TORONTO (AP) - BlackBerry maker Research In Motion Ltd.’s quarterly results on Thursday provided fresh evidence of the company’s struggles to come up with a device to compete with the iPhone and smartphones running Google’s Android operating system.

The Waterloo, Ontario, company reported a nearly 10 percent drop in its fiscal first-quarter net income.

RIM also said it has been hurt by product delays, announced layoffs and warned that its profit for the current quarter and full fiscal year would come in well below Wall Street’s expectations.

It was the second time this year the company has pared back its profit outlook. Its stock fell more than 14 percent in extended trading.

“The existing portfolio of BlackBerry products has been in market for close to a year, and delivering new products has proven more challenging than anticipated,” RIM Co-CEO Jim Balsillie said on a conference call with analysts.

The announcements are the latest signs of trouble for RIM. The company dominated the corporate smartphone market and has sought to expand its appeal to consumers, but has recently had trouble with consumers because the phones aren’t perceived to be as sexy as its chief competitors.

BlackBerrys are known for their security and reliability as email devices, but they haven’t kept pace with Apple Inc.’s iPhones or phones based on Google Inc.’s Android software when it comes to running third-party applications.

Balsillie also acknowledged that the April launch of the company’s tablet computer could have gone better. RIM got poor reviews on the Playbook and about 1,000 of the devices had to be recalled because of defective software. The company said it shipped about 500,000 of the tablets in its fiscal first quarter.

“The PlayBook launch did not go as smoothly as we had planned,” he said.

Co-CEO Mike Lazaridis made a rare appearance on the conference call as the two defended the business and their role as co-CEOs. RIM has an unusual leadership structure, where two executives, Balsillie and Lazaridis, serve as both co-CEOs and co-chairmen.
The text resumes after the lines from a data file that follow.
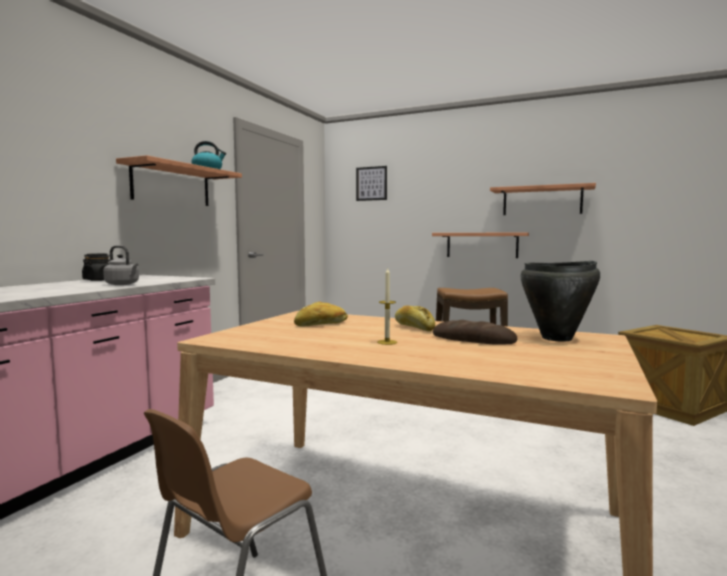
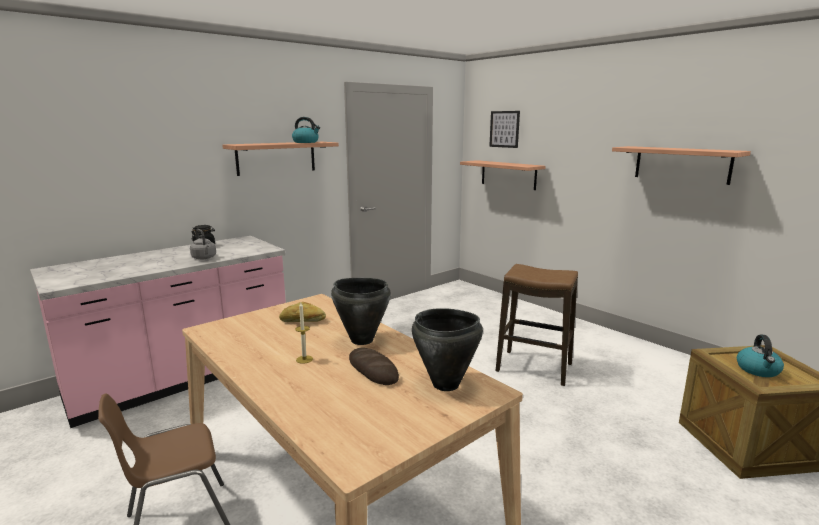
camera: 25 degrees right, 10 degrees up
bread [395,305,435,331] -> black cooking pot [331,278,391,345]
shelf [432,232,529,258] -> shelf moved to [460,160,546,190]
none -> kettle [737,335,784,377]

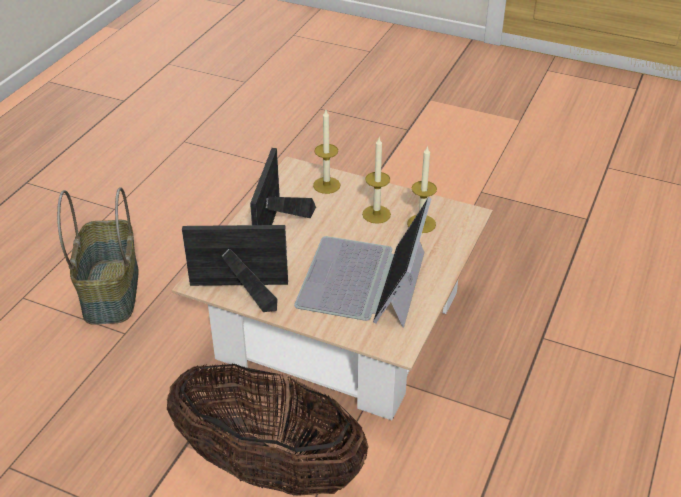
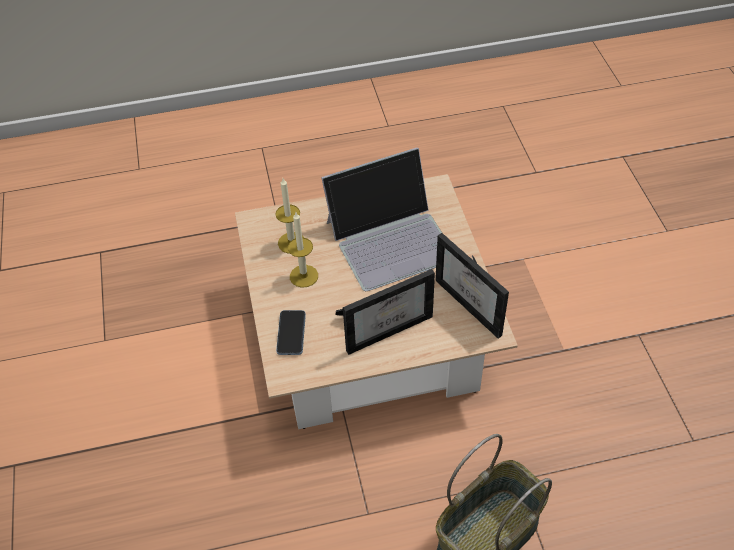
camera: 125 degrees left, 10 degrees up
basket [167,364,369,496] -> none
candle [313,110,340,194] -> phone [276,310,306,355]

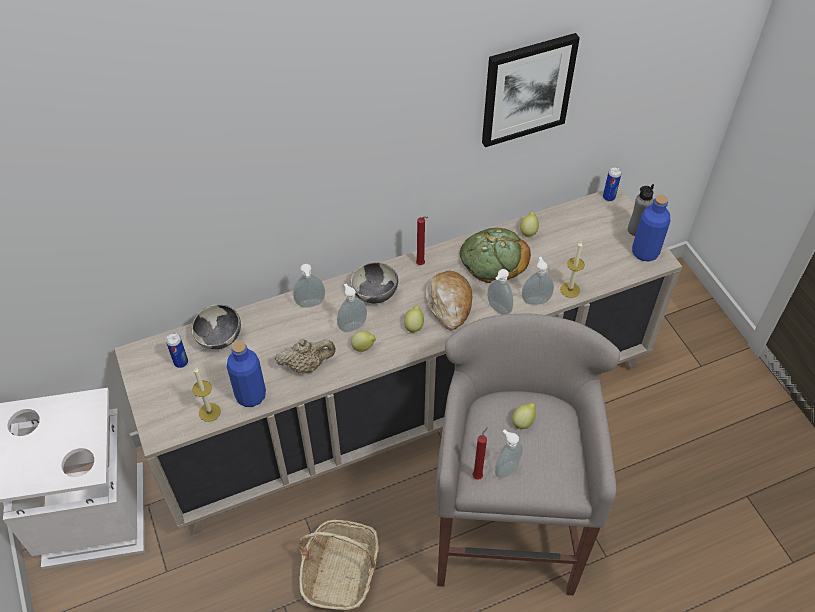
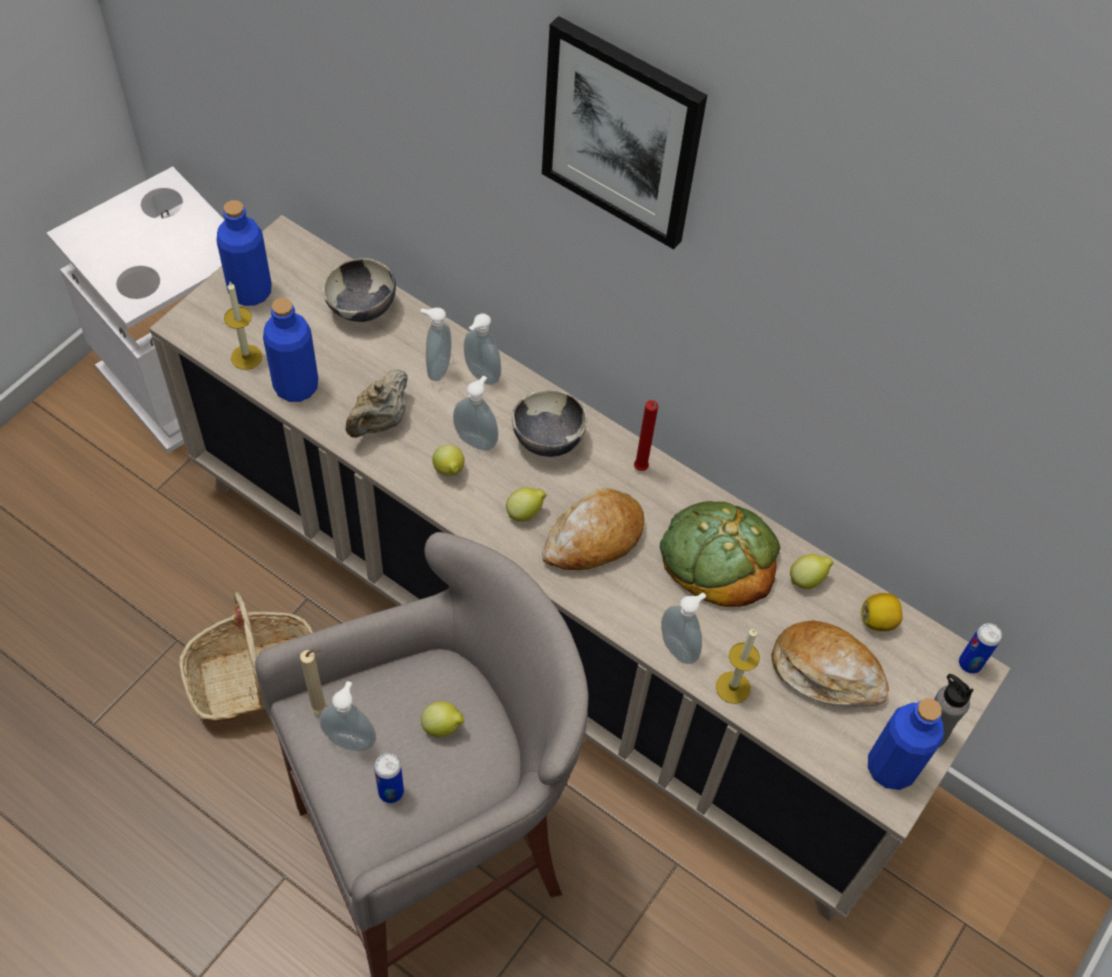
camera: 55 degrees right, 5 degrees up
can [166,333,188,368] -> can moved to [374,753,404,803]
beige teapot [275,339,336,373] -> beige teapot turned 75 degrees clockwise [346,369,408,438]
red candle [472,427,488,480] -> beige candle [300,649,327,714]
picture [482,33,580,147] -> picture moved to [542,16,707,250]
soap dispenser [487,269,513,315] -> soap dispenser moved to [421,308,451,381]
none -> blue bottle [216,200,272,306]
none -> bread [772,620,889,707]
none -> lemon [861,593,902,631]

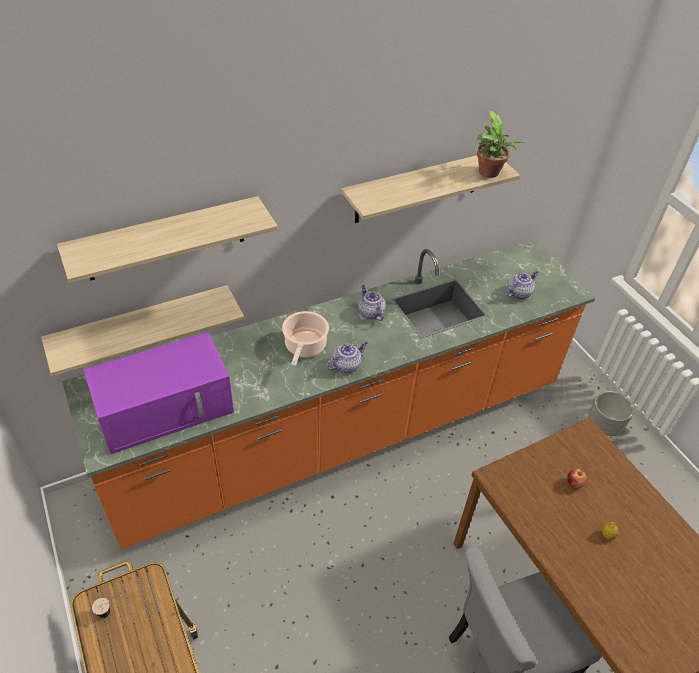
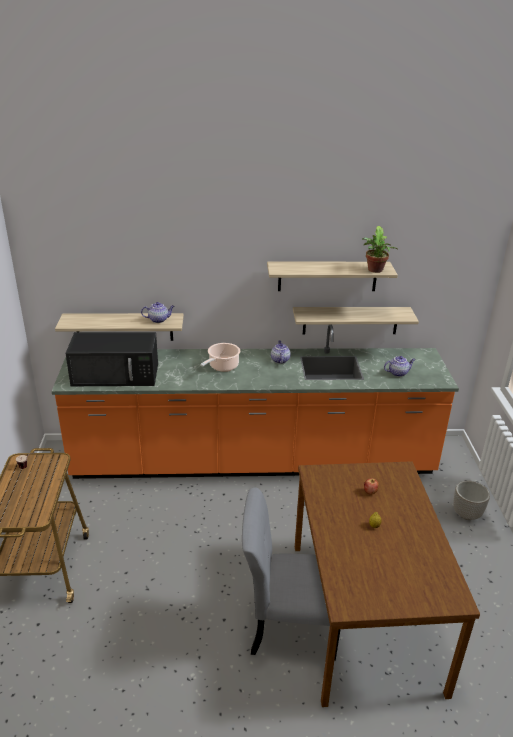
camera: 25 degrees right, 15 degrees down
shelf [57,196,278,283] -> shelf moved to [293,307,419,335]
purple microwave [83,332,234,454] -> black microwave [65,332,158,386]
teapot [327,342,368,373] -> teapot moved to [141,302,174,323]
Dissident shareholders are calling for RIM to separate the roles of CEO and chairman.

Some industry analysts believe RIM is following the same trajectory as Finish handset maker Nokia, which last month warned that its second-quarter sales and margins are expected to be much lower than anticipated because of the competition on devices in both the high- and low-end market.

“We have a strong business,” Lazaridis said. “We have made major platform upgrades, and we are almost through this transition.”

Lazaridis said RIM was already far along in developing its next-generation BlackBerrys when it realized that U.S. customers wanted higher performance, requiring the company to upgrade the chips used. That posed an engineering challenge and delayed products, he said.

For the three months that ended May 28, RIM earned $695 million, or $1.33 per share. That’s down from $769 million, or $1.38 per share, a year ago.

Revenue for the fiscal first quarter rose 16 percent to $4.9 billion from $4.2 billion.